Intel (NASDAQ: ) has sold its entire stake in the British chip maker Arm Holdings (NASDAQ: ) during the second quarter of this year, according to a recent regulatory filing.

The tech giant offloaded 1.18 million shares in Arm, potentially raising about $146.7 million based on the average share price between April and June.

The sale comes at a time when Intel is facing significant challenges in the semiconductor industry.

The company, once a dominant force in traditional data center chips, is now struggling to stay relevant in the face of competition, particularly in the fast-growing AI chip market.

To address these challenges, Intel announced substantial cost-cutting measures, including cutting more than 15% of its workforce and suspending its dividend earlier this month.

Intel also focused on developing advanced AI chips and expanding its foundry business under CEO Pat Gelsinger.

However, this change in strategy has increased costs and put pressure on profit margins, prompting the company to look for ways to strengthen its liquidity and efficiency.

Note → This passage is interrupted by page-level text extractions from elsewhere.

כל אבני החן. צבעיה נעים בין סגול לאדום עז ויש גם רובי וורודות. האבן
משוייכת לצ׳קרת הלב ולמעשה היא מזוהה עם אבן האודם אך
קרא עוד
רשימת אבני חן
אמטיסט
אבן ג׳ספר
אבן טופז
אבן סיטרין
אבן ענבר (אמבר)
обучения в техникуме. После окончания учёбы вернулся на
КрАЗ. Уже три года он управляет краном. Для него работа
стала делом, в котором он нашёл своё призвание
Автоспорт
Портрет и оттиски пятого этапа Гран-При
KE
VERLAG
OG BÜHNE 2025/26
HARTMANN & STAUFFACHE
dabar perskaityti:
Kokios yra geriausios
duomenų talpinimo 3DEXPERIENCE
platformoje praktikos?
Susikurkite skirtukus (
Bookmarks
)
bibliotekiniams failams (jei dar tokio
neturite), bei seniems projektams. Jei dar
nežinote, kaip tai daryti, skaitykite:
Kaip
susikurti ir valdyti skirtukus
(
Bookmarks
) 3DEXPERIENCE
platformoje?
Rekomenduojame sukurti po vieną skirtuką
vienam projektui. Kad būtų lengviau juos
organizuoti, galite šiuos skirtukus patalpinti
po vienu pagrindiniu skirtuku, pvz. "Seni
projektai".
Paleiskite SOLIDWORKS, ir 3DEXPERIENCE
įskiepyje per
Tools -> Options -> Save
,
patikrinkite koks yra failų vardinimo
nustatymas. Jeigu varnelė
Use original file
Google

The decision to liquidate its stake in Arm aligns with Intel’s broader restructuring plan, which emphasizes a renewed focus on liquidity and operational efficiency.

At the end of June, Intel reported cash and cash equivalents of $11.29 billion, along with total current liabilities of about $32 billion.

Intel shares have faced significant pressure this year, losing more than 59% of their value. At the time of writing on Wednesday, it was down another 1.7% on the day, trading not far above the $20 per share level.

The sale of its Arm shares marks another step in the company’s ongoing efforts to address its financial and operational challenges.